Obesity, diabetes, hypertension, depression, fibromyalgia, chronic fatigue syndrome, autoimmune conditions, osteoporosis, and Alzheimer's disease are all common causes of vitamin D3 deficiency. But, especially during this pandemic, it is critical for all of us to understand that vitamin D is required for a strong immune response.

A recent study found that Covid patients with adequate blood Vit D levels are much less likely to have severe reactions to the virus or to die than those with low levels.

Widespread Deficiency

Many people in North America and Europe have Vit D levels that are too low for optimal health, according to surveys, especially during the winter months. Only egg yolk, beef liver, and fatty fish contain (small) amounts of vitamin D.
Some convenience foods (for example, breakfast cereals) contain trace amounts of the D2 form of vitamin D, which is less potent than the D3 found in supplements.

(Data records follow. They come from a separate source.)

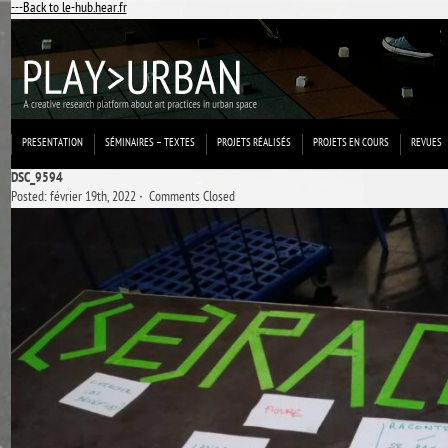
---Back to le-hub.hear.fr
PRESENTATION
SÉMINAIRES – TEXTES
PROJETS RÉALISÉS
PROJETS EN COURS
REVUES
DSC_9594
Posted: février 19th, 2022 ˑ
Comments Closed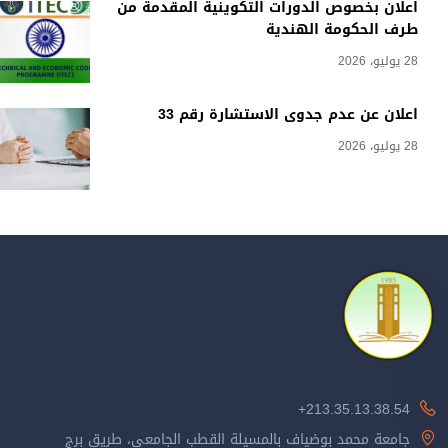
اعلان بخصوص الدورات التكوينية المقدمة من
طرف الحكومة الهندية
28 يوليو، 2026
اعلان عن عدم جدوى الاستشارة رقم 33
28 يوليو، 2026
213.35.13.38.54+
جامعة محمد بوضياف بالمسيلة القطب الجامعي، طريق برج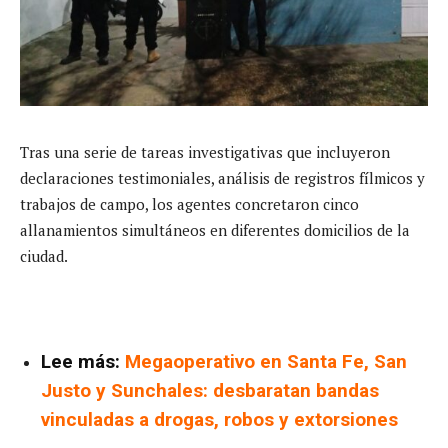
Tras una serie de tareas investigativas que incluyeron
declaraciones testimoniales, análisis de registros fílmicos y
trabajos de campo, los agentes concretaron cinco
allanamientos simultáneos en diferentes domicilios de la
ciudad.
Lee más:
Megaoperativo en Santa Fe, San
Justo y Sunchales: desbaratan bandas
vinculadas a drogas, robos y extorsiones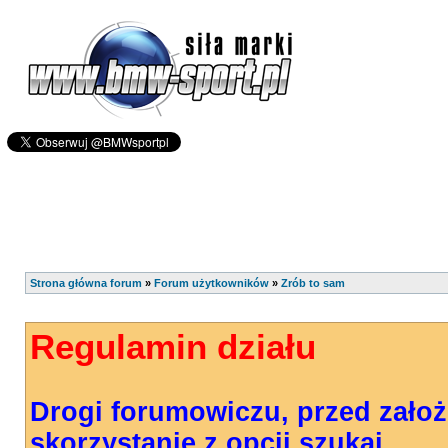
Strona główna forum
»
Forum użytkowników
»
Zrób to sam
Regulamin działu
Drogi forumowiczu, przed zało
skorzystanie z opcji szukaj.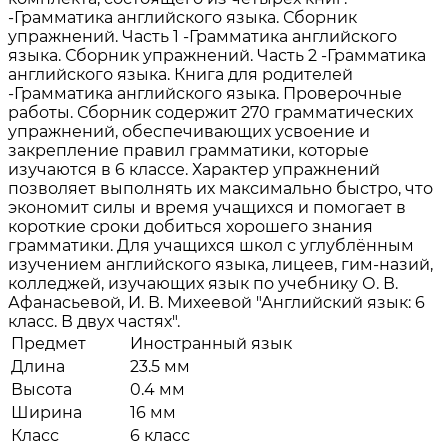
-Грамматика английского языка. Сборник
упражнений. Часть 1 -Грамматика английского
языка. Сборник упражнений. Часть 2 -Грамматика
английского языка. Книга для родителей
-Грамматика английского языка. Проверочные
работы. Сборник содержит 270 грамматических
упражнений, обеспечивающих усвоение и
закрепление правил грамматики, которые
изучаются в 6 классе. Характер упражнений
позволяет выполнять их максимально быстро, что
экономит силы и время учащихся и помогает в
короткие сроки добиться хорошего знания
грамматики. Для учащихся школ с углублённым
изучением английского языка, лицеев, гим-назий,
колледжей, изучающих язык по учебнику О. В.
Афанасьевой, И. В. Михеевой "Английский язык: 6
класс. В двух частях".
Предмет
Иностранный язык
Длина
23.5 мм
Высота
0.4 мм
Ширина
16 мм
Класс
6 класс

However, getting enough is best accomplished by regularly exposing the skin to sunlight during the warmer months. It is recommended in the United Kingdom and Ireland to supplement vitamin D, at least between the months of November and March, to compensate for low sunlight intensity during this time.

Can you take too much Vitamin D?

Although vitamin D toxicity is extremely rare, it can occur if you consume too much of it. This cannot happen from sun exposure or dietary sources, but it could happen if you take vitamin D supplements for months.
Adults should get 600 IU of vitamin D per day, according to the RDA.

Many scientists who specialize in vitamin D research, however, recommend significantly higher doses to achieve and maintain adequate blood levels during the summer.

Taking up to 4000 IU/day during the winter is generally regarded as safe for most adults (less for children, based on size).
Those with darker skin who live in colder climates are known to require higher doses than those with lighter skin. This is most likely one of the reasons why Covid-19 is more lethal for black people than whites - at least outside of the tropics.


Vitamin D is essential for our health in a variety of ways. There is widespread deficiency throughout temperate regions of the world, and it is known to play a role in diseases such as obesity and diabetes, as well as decreased resistance to coronavirus. I would strongly advise getting a good tan this summer, followed by taking a vitamin D supplement during the winter.